Yeah, I’m a humbug…
Christmas would be a really neat holiday if it didn’t last so long. I like the lights and decorations, and I love the music. But do we really have to start thinking about it and planning for it in October?
The older folks smile when I pose this question and say, “Well, it’s not for adults, it’s for children…” as if somehow that makes a difference and fixes the problem. But it doesn’t. When did this holiday become all about presents…piles and piles of them, and composing a wish list of things you would like to receive?
I’m a boomer, so I don’t remember a time when Christmas was simpler. I remember the anticipation of getting up as early as my eyes would open on Christmas morning to race down the stairs and see what presents awaited me. I remember praying for snow because it just wouldn’t be Christmas without snow. And I remember Christmas trees over the years, all shapes and sizes of them. There were fragile glass ornaments, and icicles that had to be applied “just so” to get the desired effect (somehow that lost its appeal after the cat or the baby pulled the tree over for the third time, though). I remember electric candles in the windows, and listening to Christmas music on the stereo (back when we used LP’s and records instead of tapes and CD’s)
After celebrating thirty Christmases as a mother, I have a lot of memories there, too.

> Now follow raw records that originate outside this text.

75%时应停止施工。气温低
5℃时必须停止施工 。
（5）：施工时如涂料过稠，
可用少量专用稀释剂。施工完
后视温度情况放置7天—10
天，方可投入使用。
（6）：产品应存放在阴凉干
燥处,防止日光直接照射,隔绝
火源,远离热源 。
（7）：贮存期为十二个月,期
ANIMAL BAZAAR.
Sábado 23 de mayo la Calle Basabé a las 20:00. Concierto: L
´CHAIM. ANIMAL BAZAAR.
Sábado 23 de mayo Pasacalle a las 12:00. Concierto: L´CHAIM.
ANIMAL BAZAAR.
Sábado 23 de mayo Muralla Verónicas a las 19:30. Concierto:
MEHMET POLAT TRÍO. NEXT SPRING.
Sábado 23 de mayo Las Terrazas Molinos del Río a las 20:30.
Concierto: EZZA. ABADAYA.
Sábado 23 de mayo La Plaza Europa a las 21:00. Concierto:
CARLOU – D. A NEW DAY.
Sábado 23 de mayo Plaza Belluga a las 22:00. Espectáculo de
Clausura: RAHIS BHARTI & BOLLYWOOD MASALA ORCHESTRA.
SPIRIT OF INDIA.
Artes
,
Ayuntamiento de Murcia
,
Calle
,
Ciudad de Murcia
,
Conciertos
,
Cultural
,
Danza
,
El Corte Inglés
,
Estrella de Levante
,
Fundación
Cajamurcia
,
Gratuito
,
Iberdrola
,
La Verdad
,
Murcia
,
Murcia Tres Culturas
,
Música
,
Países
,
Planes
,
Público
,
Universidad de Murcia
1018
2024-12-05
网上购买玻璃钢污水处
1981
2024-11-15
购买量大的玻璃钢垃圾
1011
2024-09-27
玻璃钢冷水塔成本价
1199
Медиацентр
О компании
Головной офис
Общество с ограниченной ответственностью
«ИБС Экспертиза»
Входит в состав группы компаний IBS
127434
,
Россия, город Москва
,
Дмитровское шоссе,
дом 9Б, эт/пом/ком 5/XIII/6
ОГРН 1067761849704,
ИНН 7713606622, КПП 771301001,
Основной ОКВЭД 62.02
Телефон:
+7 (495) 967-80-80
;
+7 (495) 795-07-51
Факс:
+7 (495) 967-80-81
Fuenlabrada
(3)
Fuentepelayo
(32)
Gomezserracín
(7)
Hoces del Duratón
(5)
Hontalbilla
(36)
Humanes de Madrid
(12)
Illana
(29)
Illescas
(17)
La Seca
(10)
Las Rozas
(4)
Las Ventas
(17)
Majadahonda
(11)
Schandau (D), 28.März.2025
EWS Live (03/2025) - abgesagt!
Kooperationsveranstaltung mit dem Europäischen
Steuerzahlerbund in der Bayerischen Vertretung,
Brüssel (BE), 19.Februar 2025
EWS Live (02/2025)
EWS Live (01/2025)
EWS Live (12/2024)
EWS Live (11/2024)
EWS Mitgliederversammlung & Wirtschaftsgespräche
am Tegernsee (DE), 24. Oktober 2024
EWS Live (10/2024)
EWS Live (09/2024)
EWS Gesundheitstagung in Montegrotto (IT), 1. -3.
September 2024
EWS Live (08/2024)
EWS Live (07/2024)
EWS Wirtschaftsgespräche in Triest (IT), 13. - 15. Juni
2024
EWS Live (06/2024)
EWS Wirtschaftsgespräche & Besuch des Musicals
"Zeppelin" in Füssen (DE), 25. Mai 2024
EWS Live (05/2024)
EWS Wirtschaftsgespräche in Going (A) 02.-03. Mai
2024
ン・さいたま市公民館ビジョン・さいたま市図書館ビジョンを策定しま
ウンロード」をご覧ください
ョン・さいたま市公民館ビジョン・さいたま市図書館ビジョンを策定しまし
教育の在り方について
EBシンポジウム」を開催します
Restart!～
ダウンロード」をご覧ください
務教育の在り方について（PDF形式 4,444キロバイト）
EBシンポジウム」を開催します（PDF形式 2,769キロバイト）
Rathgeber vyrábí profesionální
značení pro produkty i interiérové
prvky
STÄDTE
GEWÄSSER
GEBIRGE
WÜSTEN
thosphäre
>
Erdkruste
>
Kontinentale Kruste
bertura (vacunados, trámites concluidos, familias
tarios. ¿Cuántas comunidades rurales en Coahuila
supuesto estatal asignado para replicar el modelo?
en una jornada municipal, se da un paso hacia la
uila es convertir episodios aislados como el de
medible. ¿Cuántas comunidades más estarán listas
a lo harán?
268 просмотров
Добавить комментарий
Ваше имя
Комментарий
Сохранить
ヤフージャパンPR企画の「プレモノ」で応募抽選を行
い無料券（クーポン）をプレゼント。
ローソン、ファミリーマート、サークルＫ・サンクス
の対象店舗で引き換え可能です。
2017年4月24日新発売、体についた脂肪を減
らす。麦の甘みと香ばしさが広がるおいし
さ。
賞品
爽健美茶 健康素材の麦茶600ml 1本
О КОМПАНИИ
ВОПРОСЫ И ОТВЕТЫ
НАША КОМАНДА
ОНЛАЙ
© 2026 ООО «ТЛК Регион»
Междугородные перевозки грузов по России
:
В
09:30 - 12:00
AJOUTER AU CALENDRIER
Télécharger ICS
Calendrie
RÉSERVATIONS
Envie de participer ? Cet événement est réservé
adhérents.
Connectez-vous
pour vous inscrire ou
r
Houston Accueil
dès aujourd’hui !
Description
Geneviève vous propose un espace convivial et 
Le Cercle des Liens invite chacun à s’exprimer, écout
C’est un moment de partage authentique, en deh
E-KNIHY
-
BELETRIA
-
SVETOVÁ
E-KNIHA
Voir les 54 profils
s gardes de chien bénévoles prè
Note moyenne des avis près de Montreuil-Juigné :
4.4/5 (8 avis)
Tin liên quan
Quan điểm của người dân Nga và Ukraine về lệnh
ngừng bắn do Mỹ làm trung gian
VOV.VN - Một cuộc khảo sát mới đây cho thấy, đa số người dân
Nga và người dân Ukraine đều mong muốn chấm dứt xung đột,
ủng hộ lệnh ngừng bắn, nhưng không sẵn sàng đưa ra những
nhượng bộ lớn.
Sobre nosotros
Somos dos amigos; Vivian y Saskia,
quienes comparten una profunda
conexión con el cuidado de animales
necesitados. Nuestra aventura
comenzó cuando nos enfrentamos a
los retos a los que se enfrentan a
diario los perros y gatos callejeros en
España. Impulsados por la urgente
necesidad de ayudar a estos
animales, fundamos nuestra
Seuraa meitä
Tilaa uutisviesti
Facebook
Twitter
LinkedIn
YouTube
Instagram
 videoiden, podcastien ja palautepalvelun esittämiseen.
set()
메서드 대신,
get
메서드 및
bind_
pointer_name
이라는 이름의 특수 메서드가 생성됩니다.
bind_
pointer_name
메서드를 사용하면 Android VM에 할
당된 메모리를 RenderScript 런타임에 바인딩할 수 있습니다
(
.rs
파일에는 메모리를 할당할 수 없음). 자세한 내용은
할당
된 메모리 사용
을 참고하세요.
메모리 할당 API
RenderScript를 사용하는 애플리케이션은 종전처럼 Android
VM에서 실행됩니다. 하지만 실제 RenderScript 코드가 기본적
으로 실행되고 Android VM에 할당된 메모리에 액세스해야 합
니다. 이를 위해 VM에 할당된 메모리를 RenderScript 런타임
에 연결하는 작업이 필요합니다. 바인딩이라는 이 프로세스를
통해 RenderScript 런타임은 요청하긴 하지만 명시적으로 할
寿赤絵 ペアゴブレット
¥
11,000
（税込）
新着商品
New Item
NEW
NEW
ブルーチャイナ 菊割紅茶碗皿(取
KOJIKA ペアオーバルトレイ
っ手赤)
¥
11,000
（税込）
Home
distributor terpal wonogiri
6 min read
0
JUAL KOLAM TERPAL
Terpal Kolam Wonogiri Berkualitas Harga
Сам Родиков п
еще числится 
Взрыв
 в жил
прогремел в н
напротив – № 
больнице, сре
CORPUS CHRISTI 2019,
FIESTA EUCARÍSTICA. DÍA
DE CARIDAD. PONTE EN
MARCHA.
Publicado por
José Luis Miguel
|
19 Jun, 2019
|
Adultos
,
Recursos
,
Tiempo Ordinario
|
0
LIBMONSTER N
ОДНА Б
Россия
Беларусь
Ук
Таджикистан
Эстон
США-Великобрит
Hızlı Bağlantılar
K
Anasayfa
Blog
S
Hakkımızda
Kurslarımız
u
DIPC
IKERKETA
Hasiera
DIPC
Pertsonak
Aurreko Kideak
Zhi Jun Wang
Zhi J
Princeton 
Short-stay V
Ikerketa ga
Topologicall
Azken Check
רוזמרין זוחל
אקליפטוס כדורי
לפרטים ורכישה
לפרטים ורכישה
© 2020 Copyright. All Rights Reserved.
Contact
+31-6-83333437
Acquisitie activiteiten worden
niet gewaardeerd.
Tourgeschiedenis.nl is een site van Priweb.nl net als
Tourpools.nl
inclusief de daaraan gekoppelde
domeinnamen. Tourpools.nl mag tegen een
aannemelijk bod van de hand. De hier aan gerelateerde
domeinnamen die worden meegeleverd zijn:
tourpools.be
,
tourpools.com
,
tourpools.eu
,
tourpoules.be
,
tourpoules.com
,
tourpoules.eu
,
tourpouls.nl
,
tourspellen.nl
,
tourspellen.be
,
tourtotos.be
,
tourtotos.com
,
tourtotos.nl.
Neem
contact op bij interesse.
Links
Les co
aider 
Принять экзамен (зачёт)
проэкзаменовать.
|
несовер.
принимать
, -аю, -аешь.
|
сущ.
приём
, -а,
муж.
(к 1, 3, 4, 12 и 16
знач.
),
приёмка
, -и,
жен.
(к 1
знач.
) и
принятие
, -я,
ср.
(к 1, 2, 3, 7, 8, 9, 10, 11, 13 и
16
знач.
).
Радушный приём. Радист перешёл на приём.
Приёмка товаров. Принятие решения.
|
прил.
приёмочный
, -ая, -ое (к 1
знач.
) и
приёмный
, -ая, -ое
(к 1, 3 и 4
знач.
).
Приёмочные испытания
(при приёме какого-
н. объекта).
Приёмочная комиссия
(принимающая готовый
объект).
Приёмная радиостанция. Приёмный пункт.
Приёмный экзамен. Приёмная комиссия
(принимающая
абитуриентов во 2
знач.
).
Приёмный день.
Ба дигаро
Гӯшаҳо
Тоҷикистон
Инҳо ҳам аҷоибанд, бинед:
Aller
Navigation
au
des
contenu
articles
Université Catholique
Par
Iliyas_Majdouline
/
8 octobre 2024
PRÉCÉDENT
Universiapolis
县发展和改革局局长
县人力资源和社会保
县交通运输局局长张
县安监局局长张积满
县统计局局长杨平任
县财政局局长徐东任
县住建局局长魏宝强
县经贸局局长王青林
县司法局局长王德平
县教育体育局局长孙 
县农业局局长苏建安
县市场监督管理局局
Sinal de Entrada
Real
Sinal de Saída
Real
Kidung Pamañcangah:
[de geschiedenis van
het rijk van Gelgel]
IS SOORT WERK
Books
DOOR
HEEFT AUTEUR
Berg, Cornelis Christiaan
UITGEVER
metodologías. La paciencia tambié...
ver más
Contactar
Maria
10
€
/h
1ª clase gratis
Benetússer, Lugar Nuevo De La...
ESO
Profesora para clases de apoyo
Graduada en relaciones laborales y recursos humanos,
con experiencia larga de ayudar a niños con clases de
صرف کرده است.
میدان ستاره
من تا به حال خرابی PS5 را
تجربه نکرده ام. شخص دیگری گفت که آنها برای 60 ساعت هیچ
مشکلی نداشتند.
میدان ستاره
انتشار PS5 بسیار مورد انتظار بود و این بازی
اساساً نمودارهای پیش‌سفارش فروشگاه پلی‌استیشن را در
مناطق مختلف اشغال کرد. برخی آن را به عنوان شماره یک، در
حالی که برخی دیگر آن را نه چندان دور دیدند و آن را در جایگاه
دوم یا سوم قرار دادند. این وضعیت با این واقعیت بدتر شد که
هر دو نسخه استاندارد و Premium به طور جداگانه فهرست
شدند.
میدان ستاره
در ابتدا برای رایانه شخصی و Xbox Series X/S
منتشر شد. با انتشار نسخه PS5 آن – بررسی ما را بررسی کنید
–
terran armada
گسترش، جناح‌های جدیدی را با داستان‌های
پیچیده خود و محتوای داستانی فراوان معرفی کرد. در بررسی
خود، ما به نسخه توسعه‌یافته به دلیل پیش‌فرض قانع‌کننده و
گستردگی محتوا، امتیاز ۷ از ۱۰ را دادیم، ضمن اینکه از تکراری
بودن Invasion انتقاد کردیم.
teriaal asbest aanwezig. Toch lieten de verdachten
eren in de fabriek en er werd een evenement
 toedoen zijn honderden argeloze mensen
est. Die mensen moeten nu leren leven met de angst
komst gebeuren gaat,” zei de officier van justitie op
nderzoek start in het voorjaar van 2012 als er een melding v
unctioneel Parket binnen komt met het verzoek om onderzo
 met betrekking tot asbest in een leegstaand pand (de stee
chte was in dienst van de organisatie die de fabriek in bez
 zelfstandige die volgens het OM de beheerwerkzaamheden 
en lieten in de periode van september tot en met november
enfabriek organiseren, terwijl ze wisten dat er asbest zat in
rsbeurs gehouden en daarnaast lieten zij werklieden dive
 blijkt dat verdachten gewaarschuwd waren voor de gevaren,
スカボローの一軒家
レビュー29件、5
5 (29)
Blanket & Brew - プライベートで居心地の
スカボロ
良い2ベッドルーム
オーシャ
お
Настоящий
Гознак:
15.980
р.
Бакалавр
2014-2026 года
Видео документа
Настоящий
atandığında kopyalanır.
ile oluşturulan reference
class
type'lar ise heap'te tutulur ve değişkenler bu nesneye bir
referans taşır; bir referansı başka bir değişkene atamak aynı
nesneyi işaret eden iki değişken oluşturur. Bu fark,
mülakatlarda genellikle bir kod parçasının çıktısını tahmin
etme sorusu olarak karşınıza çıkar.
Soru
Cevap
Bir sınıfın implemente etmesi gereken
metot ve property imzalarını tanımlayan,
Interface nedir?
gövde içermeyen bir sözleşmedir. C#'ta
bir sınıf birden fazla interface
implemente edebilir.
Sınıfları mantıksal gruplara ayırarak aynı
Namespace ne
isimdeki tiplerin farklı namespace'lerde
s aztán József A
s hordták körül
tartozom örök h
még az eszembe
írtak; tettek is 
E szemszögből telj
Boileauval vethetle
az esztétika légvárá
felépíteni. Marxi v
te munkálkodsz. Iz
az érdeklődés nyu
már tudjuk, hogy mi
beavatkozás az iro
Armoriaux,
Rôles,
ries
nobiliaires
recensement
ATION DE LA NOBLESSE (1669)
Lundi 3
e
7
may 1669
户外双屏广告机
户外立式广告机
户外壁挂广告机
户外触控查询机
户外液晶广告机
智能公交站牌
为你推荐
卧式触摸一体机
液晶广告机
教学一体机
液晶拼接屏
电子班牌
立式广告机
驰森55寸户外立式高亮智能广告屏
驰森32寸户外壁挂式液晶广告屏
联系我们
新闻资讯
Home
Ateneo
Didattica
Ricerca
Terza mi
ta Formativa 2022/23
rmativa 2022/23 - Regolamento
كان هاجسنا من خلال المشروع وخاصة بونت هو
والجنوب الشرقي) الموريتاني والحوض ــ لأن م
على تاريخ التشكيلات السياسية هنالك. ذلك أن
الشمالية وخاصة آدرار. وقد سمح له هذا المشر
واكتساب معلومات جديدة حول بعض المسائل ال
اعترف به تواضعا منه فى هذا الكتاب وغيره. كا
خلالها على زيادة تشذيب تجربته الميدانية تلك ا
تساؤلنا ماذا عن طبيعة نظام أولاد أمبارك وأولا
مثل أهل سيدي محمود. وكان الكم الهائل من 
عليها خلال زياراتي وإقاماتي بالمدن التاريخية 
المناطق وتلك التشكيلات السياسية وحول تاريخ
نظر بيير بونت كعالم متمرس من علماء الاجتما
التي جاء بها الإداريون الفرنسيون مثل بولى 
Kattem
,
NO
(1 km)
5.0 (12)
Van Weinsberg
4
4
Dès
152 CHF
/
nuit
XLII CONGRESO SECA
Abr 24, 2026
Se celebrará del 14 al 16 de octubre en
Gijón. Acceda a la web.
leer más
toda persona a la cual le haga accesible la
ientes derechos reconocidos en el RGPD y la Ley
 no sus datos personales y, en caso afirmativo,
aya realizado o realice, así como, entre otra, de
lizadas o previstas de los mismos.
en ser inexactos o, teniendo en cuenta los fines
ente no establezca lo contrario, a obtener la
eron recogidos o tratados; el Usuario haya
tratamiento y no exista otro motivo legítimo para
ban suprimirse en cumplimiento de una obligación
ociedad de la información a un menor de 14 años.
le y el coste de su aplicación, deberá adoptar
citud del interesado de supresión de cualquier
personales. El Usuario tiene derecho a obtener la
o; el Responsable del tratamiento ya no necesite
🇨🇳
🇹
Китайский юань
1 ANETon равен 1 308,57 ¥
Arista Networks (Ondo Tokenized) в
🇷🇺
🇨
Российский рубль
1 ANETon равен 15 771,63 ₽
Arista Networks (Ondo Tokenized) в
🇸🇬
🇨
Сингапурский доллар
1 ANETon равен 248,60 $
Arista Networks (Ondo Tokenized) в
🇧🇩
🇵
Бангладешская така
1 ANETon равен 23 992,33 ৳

And now I’m a grandmother and thinking about what kind of memories my kids and grandkids will have. We have had times where we baked cookies and made fudge, we’ve tried our hands at making ornaments once or twice, and stringing popcorn and cranberries for the tree a time or two. The kids have performed in children’s choirs and Christmas pageants where I spent days sewing costumes and gluing gold lame onto coat hanger wire wings so they could be angels. And I wonder for what purpose??
My parents grew up relatively poor. Dad tells me about the foil they would forage from used cigarette packs as kids and wrap the seed balls from the sycamore tree to make silver balls to hang on the tree. Christmas wasn’t about a pile of presents when he was a kid. But his generation grew up and became parents after World War II. They had more money than their parents had, and when the kids came along, they wanted them to have “more” than they had as kids. And Madison Avenue’s advertising geniuses were right there to make sure that happened. The catalogs cranked out a Christmas toy special that was pored over from the time it arrived until Christmas. Crayons kept busy circling the things we wanted. And then came commercials on TV to tell us about the most exciting toys that were just coming out in time for Christmas, and we HAD to have them.
Somehow that legacy of giving our kids more than we had seems to have snowballed into this MESS that we’re in today where we spend money we can’t afford to spend (debt) to give gifts to people who don’t need them. We blindly spend too much in an effort to create some sort of “magic” or a Hallmark moment where we can freeze frame that instant and savor it for years to come. And it doesn’t happen. It can’t. Ask the emergency personnel and the ER workers what Christmas means: it means depression, domestic violence, suicide attempts, and drunk driving. That isn’t the Christmas spirit!
And do we really want our kids to grow up believing that Christmas is all about THEM, and about all the stuff they can accumulate? Seems to me we’ve lost sight of what it was supposed to mean, and now we are swirling in a haze of Christmas junk. What’s it gonna take to bring this thing to a screeching halt and stop the madness??